Chantiers en Ile-de-France : Pour un véritable pilotage régional

LE CERCLE – Grand Paris Express, JO 2024, Notre-Dame… Malgré l’ampleur des travaux prévus en Ile-de-France, aucune coordination n’a été prévue pour en limiter les nuisances, regrette Maxime des Gayets, conseiller régional d’Ile-de-France (PS).

De la polémique entretenue ces derniers mois sur le nombre de chantiers parisiens, on peut retenir les réactions les plus fortes comme les plus folles. Des plus fortes, à l’image de l’effort de transparence de la Ville de Paris ayant mis en ligne les données des 7400 chantiers en cours dans la capitale. Des plus folles, comme cette proposition détonante d’un moratoire de six mois sur tous les travaux, défendu par le candidat Benjamin Griveaux.

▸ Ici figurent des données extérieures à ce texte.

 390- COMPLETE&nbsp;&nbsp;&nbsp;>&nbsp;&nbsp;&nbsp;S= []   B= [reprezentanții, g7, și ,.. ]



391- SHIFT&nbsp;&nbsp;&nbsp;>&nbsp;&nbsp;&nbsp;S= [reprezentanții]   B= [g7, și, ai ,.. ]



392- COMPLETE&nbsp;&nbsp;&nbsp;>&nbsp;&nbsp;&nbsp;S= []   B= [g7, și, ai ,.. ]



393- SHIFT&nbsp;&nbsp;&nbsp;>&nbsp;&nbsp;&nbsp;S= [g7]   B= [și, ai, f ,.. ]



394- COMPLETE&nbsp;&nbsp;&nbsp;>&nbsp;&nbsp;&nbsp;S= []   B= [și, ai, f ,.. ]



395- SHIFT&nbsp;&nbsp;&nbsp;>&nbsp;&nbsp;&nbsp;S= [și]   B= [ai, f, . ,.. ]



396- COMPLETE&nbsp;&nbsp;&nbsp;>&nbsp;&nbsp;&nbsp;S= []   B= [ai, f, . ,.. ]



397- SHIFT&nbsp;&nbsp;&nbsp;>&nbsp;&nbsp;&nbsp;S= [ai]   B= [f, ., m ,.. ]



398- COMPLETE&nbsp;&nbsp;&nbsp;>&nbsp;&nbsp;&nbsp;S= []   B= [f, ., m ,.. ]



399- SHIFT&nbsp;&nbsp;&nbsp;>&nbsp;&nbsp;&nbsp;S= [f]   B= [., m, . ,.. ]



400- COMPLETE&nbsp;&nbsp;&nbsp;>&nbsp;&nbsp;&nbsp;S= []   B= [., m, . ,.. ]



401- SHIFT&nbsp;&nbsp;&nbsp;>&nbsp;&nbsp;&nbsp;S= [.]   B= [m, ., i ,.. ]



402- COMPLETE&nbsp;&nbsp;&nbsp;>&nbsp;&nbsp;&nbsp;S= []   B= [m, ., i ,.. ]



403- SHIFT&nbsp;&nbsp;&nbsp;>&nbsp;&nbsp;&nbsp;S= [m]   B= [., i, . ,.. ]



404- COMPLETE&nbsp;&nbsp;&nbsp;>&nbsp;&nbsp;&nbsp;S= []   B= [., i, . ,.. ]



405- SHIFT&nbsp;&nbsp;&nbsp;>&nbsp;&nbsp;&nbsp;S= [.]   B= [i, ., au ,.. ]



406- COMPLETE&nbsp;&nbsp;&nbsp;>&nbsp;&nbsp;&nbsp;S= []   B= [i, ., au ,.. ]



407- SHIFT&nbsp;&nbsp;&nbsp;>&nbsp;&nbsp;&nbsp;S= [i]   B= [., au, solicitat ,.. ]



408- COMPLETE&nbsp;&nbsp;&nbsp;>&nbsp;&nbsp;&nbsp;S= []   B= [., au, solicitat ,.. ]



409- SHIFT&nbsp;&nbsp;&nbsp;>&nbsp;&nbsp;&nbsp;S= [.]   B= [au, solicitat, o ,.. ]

Si l’idée même d’une suspension temporaire des chantiers manque clairement de crédibilité, elle est aussi en décalage avec la réalité de ce que va connaître la région Ile-de-France dans les années qui viennent.

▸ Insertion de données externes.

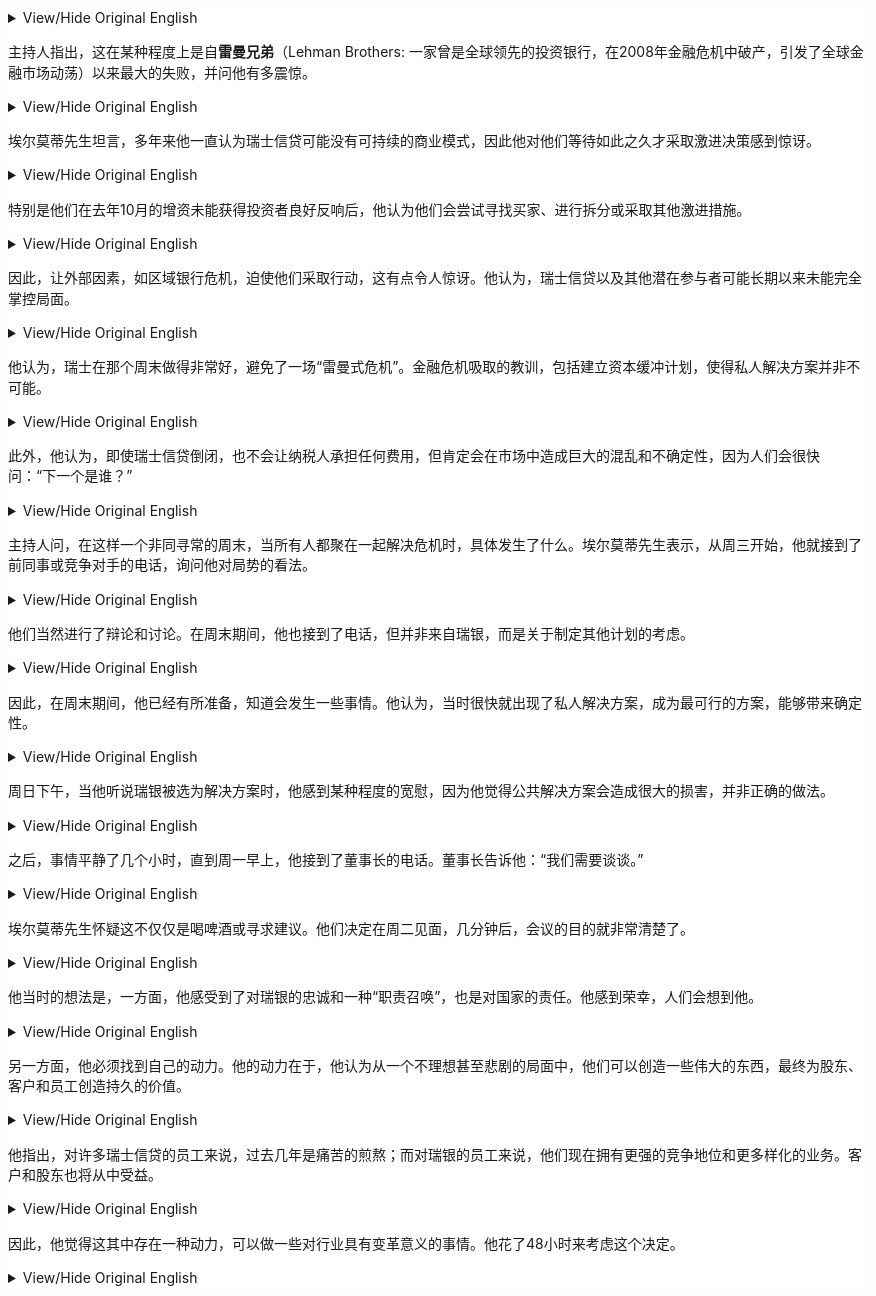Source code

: <details><summary>View/Hide Original English</summary></details>

主持人指出，这在某种程度上是自**雷曼兄弟**（Lehman Brothers: 一家曾是全球领先的投资银行，在2008年金融危机中破产，引发了全球金融市场动荡）以来最大的失败，并问他有多震惊。

<details><summary>View/Hide Original English</summary></details>

埃尔莫蒂先生坦言，多年来他一直认为瑞士信贷可能没有可持续的商业模式，因此他对他们等待如此之久才采取激进决策感到惊讶。

<details><summary>View/Hide Original English</summary></details>

特别是他们在去年10月的增资未能获得投资者良好反响后，他认为他们会尝试寻找买家、进行拆分或采取其他激进措施。

<details><summary>View/Hide Original English</summary></details>

因此，让外部因素，如区域银行危机，迫使他们采取行动，这有点令人惊讶。他认为，瑞士信贷以及其他潜在参与者可能长期以来未能完全掌控局面。

<details><summary>View/Hide Original English</summary></details>

他认为，瑞士在那个周末做得非常好，避免了一场“雷曼式危机”。金融危机吸取的教训，包括建立资本缓冲计划，使得私人解决方案并非不可能。

<details><summary>View/Hide Original English</summary></details>

此外，他认为，即使瑞士信贷倒闭，也不会让纳税人承担任何费用，但肯定会在市场中造成巨大的混乱和不确定性，因为人们会很快问：“下一个是谁？”

<details><summary>View/Hide Original English</summary></details>

主持人问，在这样一个非同寻常的周末，当所有人都聚在一起解决危机时，具体发生了什么。埃尔莫蒂先生表示，从周三开始，他就接到了前同事或竞争对手的电话，询问他对局势的看法。

<details><summary>View/Hide Original English</summary></details>

他们当然进行了辩论和讨论。在周末期间，他也接到了电话，但并非来自瑞银，而是关于制定其他计划的考虑。

<details><summary>View/Hide Original English</summary></details>

因此，在周末期间，他已经有所准备，知道会发生一些事情。他认为，当时很快就出现了私人解决方案，成为最可行的方案，能够带来确定性。

<details><summary>View/Hide Original English</summary></details>

周日下午，当他听说瑞银被选为解决方案时，他感到某种程度的宽慰，因为他觉得公共解决方案会造成很大的损害，并非正确的做法。

<details><summary>View/Hide Original English</summary></details>

之后，事情平静了几个小时，直到周一早上，他接到了董事长的电话。董事长告诉他：“我们需要谈谈。”

<details><summary>View/Hide Original English</summary></details>

埃尔莫蒂先生怀疑这不仅仅是喝啤酒或寻求建议。他们决定在周二见面，几分钟后，会议的目的就非常清楚了。

<details><summary>View/Hide Original English</summary></details>

他当时的想法是，一方面，他感受到了对瑞银的忠诚和一种“职责召唤”，也是对国家的责任。他感到荣幸，人们会想到他。

<details><summary>View/Hide Original English</summary></details>

另一方面，他必须找到自己的动力。他的动力在于，他认为从一个不理想甚至悲剧的局面中，他们可以创造一些伟大的东西，最终为股东、客户和员工创造持久的价值。

<details><summary>View/Hide Original English</summary></details>

他指出，对许多瑞士信贷的员工来说，过去几年是痛苦的煎熬；而对瑞银的员工来说，他们现在拥有更强的竞争地位和更多样化的业务。客户和股东也将从中受益。

<details><summary>View/Hide Original English</summary></details>

因此，他觉得这其中存在一种动力，可以做一些对行业具有变革意义的事情。他花了48小时来考虑这个决定。

<details><summary>View/Hide Original English</summary></details>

Ce sont, en vérité, une succession de chantiers d’envergure qui y est annoncée: création de 200 kilomètres de lignes automatiques (l’équivalent du réseau de métro actuel) et de ses 68 gares, rénovation des lignes existantes et des interconnexions, aménagement des 51 sites retenus dans le cadre du concours « réinventons la métropole », nouvelles installations prévues pour l’organisation des Jeux Olympiques et paralympiques de 202, déploiement de la fibre…

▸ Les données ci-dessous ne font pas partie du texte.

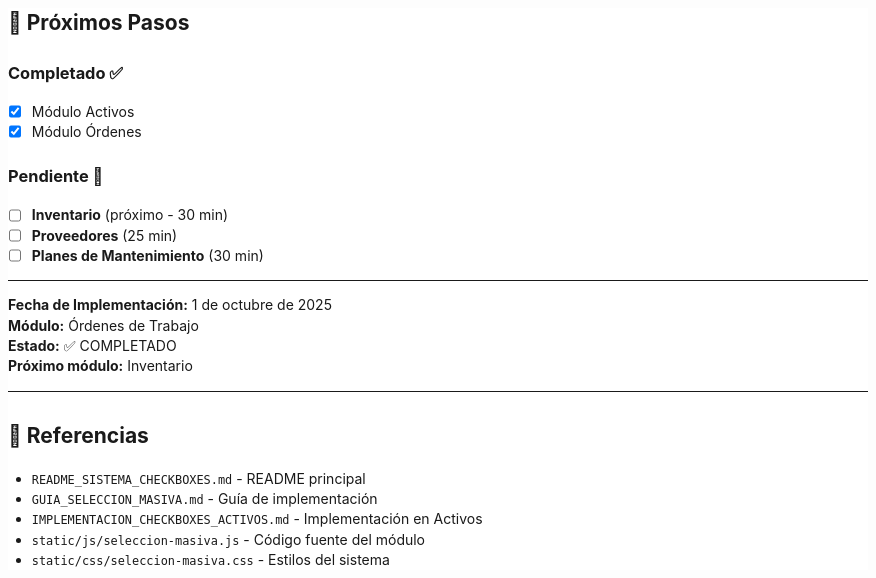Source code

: 
## 🚀 Próximos Pasos

### Completado ✅
- [x] Módulo Activos
- [x] Módulo Órdenes

### Pendiente 🚧
- [ ] **Inventario** (próximo - 30 min)
- [ ] **Proveedores** (25 min)
- [ ] **Planes de Mantenimiento** (30 min)

---

**Fecha de Implementación:** 1 de octubre de 2025  
**Módulo:** Órdenes de Trabajo  
**Estado:** ✅ COMPLETADO  
**Próximo módulo:** Inventario

---

## 📖 Referencias

- `README_SISTEMA_CHECKBOXES.md` - README principal
- `GUIA_SELECCION_MASIVA.md` - Guía de implementación
- `IMPLEMENTACION_CHECKBOXES_ACTIVOS.md` - Implementación en Activos
- `static/js/seleccion-masiva.js` - Código fuente del módulo
- `static/css/seleccion-masiva.css` - Estilos del sistema

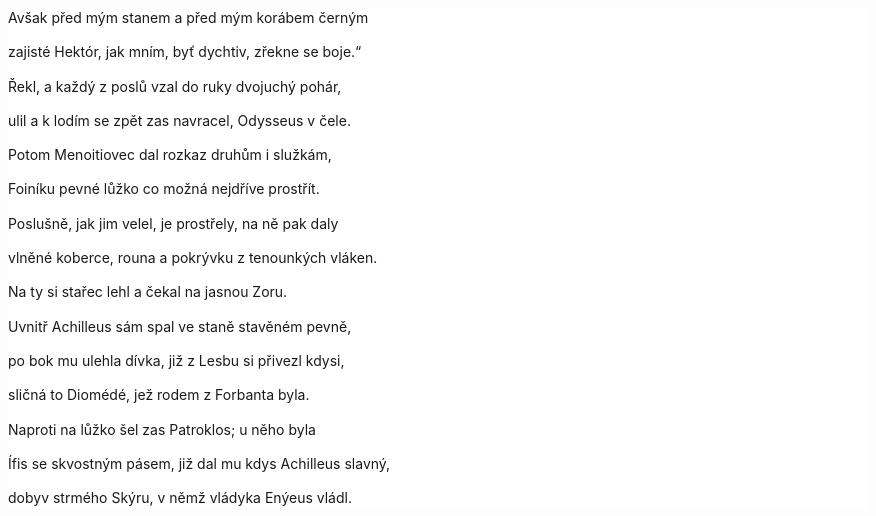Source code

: Avšak před mým stanem a před mým korábem černým

</section>

<section>

zajisté Hektór, jak mním, byť dychtiv, zřekne se boje.“

Řekl, a každý z poslů vzal do ruky dvojuchý pohár,

</section>

<section>

ulil a k lodím se zpět zas navracel, Odysseus v čele.

Potom Menoitiovec dal rozkaz druhům i služkám,

</section>

<section>

Foiníku pevné lůžko co možná nejdříve prostřít.

</section>

<section>

Poslušně, jak jim velel, je prostřely, na ně pak daly

</section>

<section>

vlněné koberce, rouna a pokrývku z tenounkých vláken.

Na ty si stařec lehl a čekal na jasnou Zoru.

Uvnitř Achilleus sám spal ve staně stavěném pevně,

</section>

<section>

po bok mu ulehla dívka, již z Lesbu si přivezl kdysi,

</section>

<section>

sličná to Diomédé, jež rodem z Forbanta byla.

Naproti na lůžko šel zas Patroklos; u něho byla

</section>

<section>

Ífis se skvostným pásem, již dal mu kdys Achilleus slavný,

</section>

<section>

dobyv strmého Skýru, v němž vládyka Enýeus vládl.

Cet effort d’investissement sans précédent va bouleverser le visage de la région capitale. Il modifiera aussi profondément le quotidien des 12 millions de Franciliens, et offrira des opportunités économiques inégalées, le seul chantier du Grand Paris Express générant plus de 27.000 emplois.

Mais d’ici à leurs réalisations, l’ensemble de ces projets – auxquels il nous faut aujourd’hui ajouter le chantier de la rénovation de Notre-Dame – posent une série de défis inédits qu’il serait opportun de ne plus ignorer. Leur simple énumération suffit à comprendre les nuisances majeures qui pourraient en résulter. L’Ile-de-France va devenir un véritable chantier à ciel ouvert.

Tout d’abord, les conditions de circulation en Ile-de-France qui sont déjà catastrophiques dans le réseau de transport public. Elles seront fortement impactées par les travaux et leurs aléas. Déjà, en novembre 2017, le RER A avait été interrompu à la suite d’un forage trop profond dans le cadre du prolongement d’Eole.

Ensuite, la gestion même des déblais qui vont augmenter de 10 à 20% rien qu’avec les chantiers du Grand Paris Express. Leur extraction ne sera pas sans effet sur l’état du réseau routier. Conscient du sujet, la Société du Grand Paris a annoncé l’évacuation de 8 millions de tonnes de déblais sur les voies navigables. Cela correspond à 20% des déchets que ses travaux vont produire. Le reste, s’il est évacué plus classiquement, correspondra à l’équivalent de 1,8 millions passages de camions !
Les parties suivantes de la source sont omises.